Par ailleurs, le fait de considérer l’ensemble des acteurs qui structurent la réalité sociale à différentes échelles, va de pair avec un regard systémique sur les objets d’étude, refusant d’emblée l’idée selon laquelle la réalité serait explicable à partir d’une ou de quelques causes premières. Au contraire, il s’agit de prendre acte qu’un ensemble de phénomènes s’imbriquant mutuellement et interagissant entre eux, produisent la réalité sociale à travers l’action de certains acteurs spécifiques que la recherche permet d’identifier.

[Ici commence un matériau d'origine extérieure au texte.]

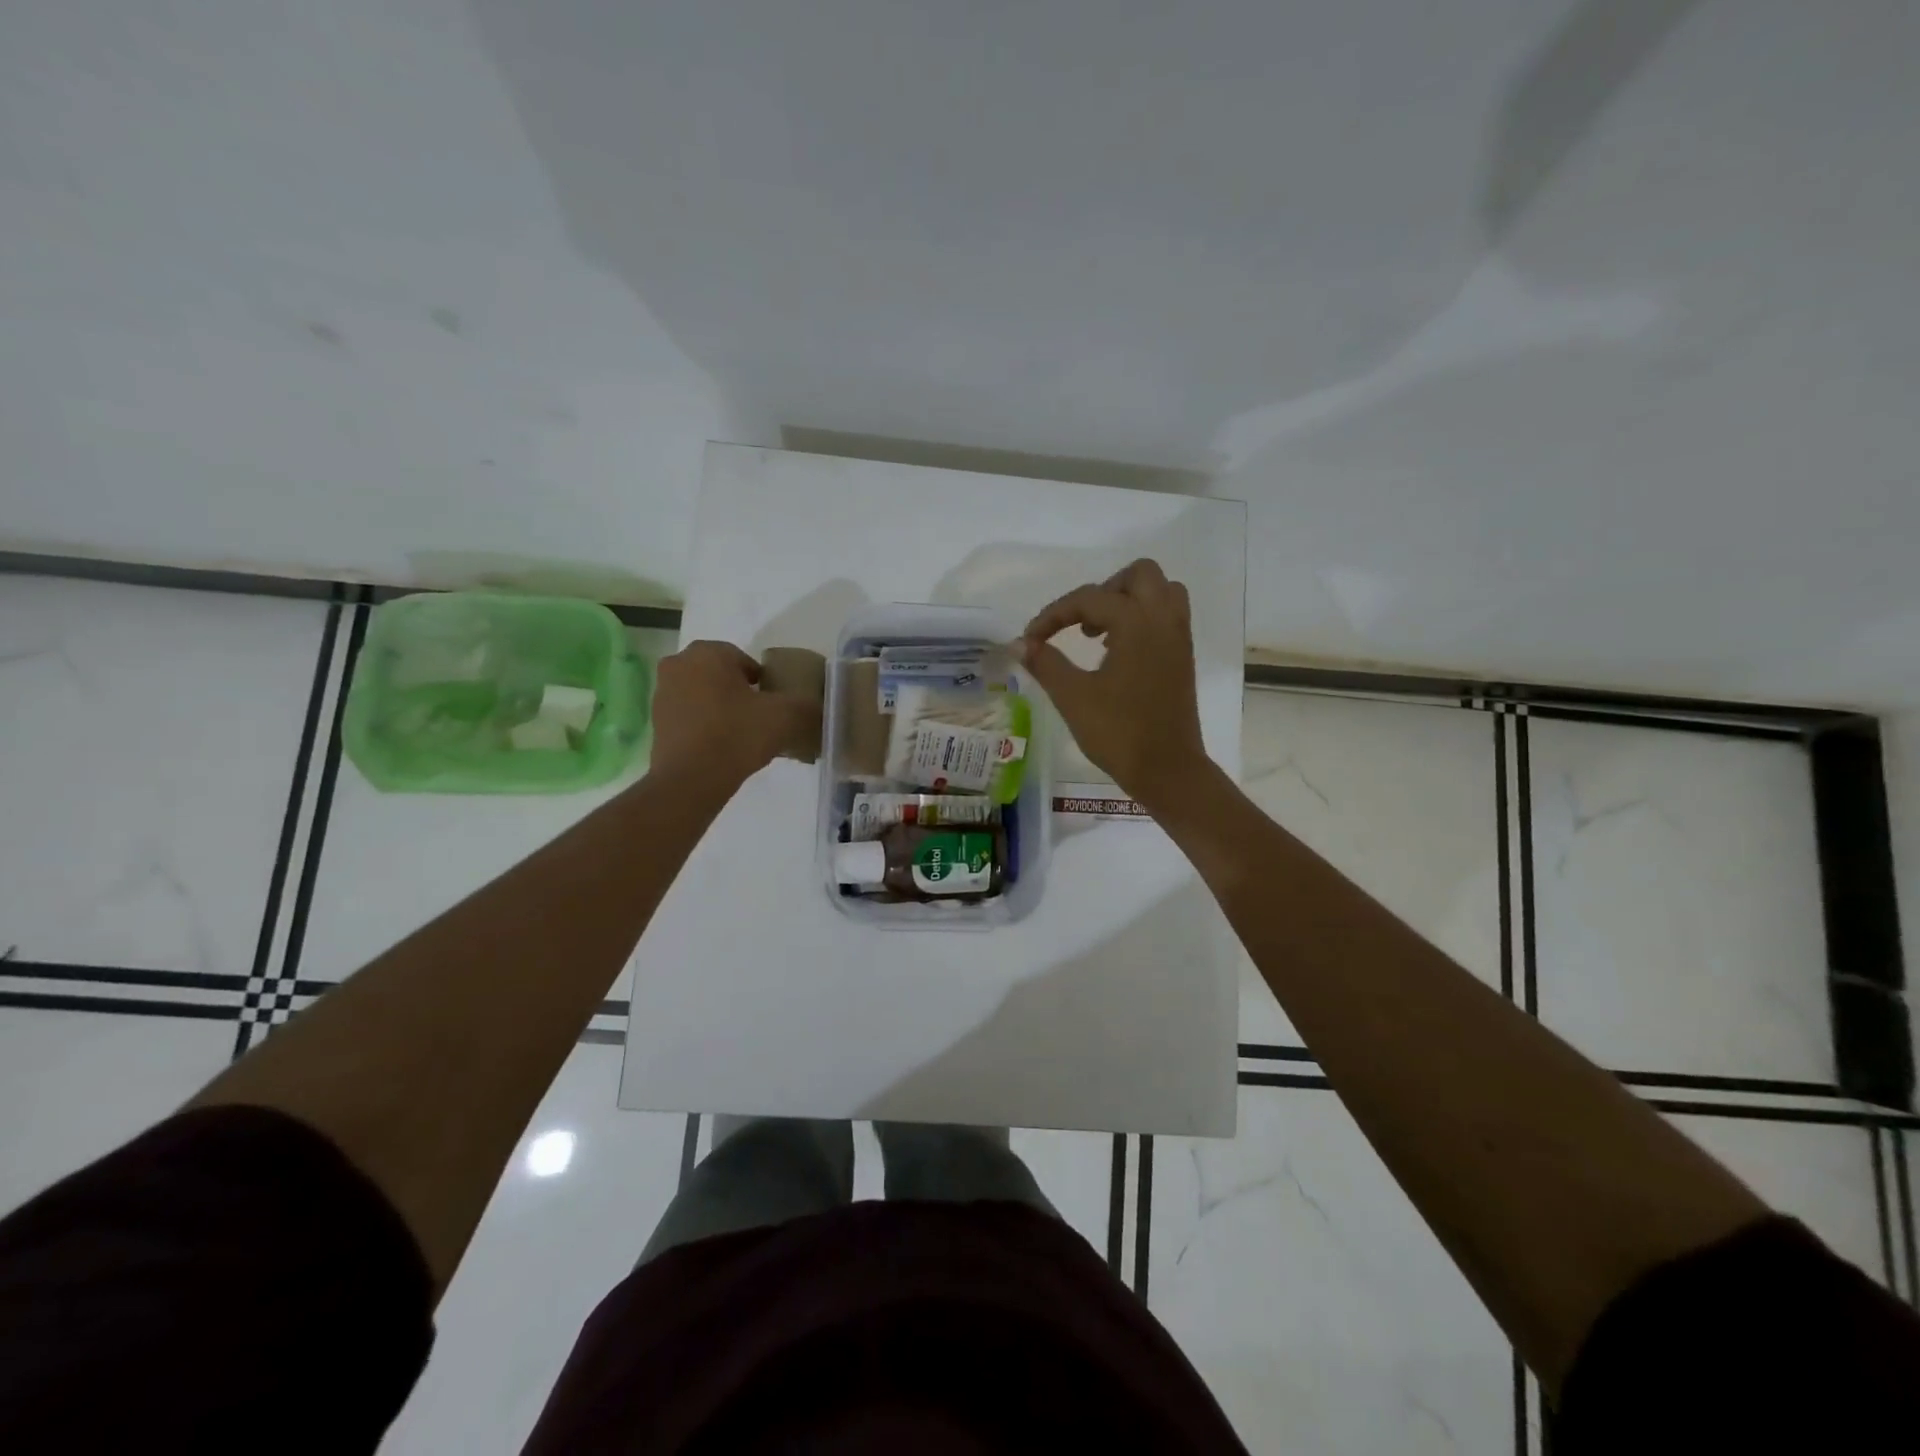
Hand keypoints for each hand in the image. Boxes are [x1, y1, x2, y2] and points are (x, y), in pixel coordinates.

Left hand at [649, 641, 817, 787]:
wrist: (691, 779)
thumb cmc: (737, 735)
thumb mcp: (785, 716)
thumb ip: (806, 705)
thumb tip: (818, 706)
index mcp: (707, 653)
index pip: (745, 660)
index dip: (763, 683)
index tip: (772, 706)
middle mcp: (678, 664)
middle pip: (721, 676)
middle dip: (739, 693)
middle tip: (759, 719)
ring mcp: (662, 693)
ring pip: (704, 695)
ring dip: (721, 709)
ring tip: (742, 736)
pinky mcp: (656, 722)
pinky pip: (690, 716)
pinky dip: (705, 726)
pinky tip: (722, 748)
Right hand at [1017, 558, 1210, 808]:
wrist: (1168, 770)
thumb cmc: (1119, 733)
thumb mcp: (1073, 697)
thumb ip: (1046, 663)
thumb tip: (1021, 644)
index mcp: (1137, 624)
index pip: (1089, 598)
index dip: (1054, 614)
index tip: (1031, 639)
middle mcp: (1163, 620)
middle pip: (1139, 575)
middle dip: (1103, 590)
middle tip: (1079, 622)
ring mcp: (1178, 638)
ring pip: (1160, 591)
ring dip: (1127, 600)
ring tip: (1100, 632)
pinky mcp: (1183, 657)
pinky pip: (1167, 615)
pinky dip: (1142, 618)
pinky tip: (1117, 650)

Concrètement, les deux régimes de travail, l’emploi en agence de placement et le travail migrant temporaire qui constituent les objets respectifs des Chapitre III et IV, seront étudiés selon l’objectif général37 de comprendre quels sont les acteurs qui participent à structurer les situations des travailleurs rencontrés, comment ils interagissent, comment se structurent leurs

rapports de pouvoir et de domination, quelle est la nature de leurs conflits éventuels, quelles sont les ressources mobilisées pour les régler et comment les représentations portées et véhiculées par les uns et les autres se situent dans une négociation permanente. Or, parmi les acteurs que nous avons décliné ci-dessus (de façon non-exhaustive), une attention particulière devra être portée au Centre des travailleurs immigrants (CTI) qui fut ma porte d’entrée vers l’univers des travailleuses et travailleurs précaires, immigrants et migrants temporaires et qui par son activité locale et communautaire, soit à l’échelle micro-sociale, et son engagement politique et médiatique, à un niveau méso-social, est un acteur à part entière dans la construction de la réalité sociale des participants à la recherche. En effet, le CTI fait figure d’acteur contestataire qui produit une lecture alternative de la réalité sociale, au sens où elle brise le consensus des acteurs internationaux et nationaux, étatiques ou privés sur la création de régimes d’emploi ultra flexibles qui ont tendance à structurer les relations d’emploi en faveur des employeurs. En quelque sorte, le CTI met en scène la précarité des travailleuses et travailleurs immigrants et migrants temporaires, afin d’en dénoncer le sort et en leur proposant des ressources pour s’organiser collectivement, entrer dans un rapport de force avec d’autres acteurs et transformer possiblement leur situation sociale.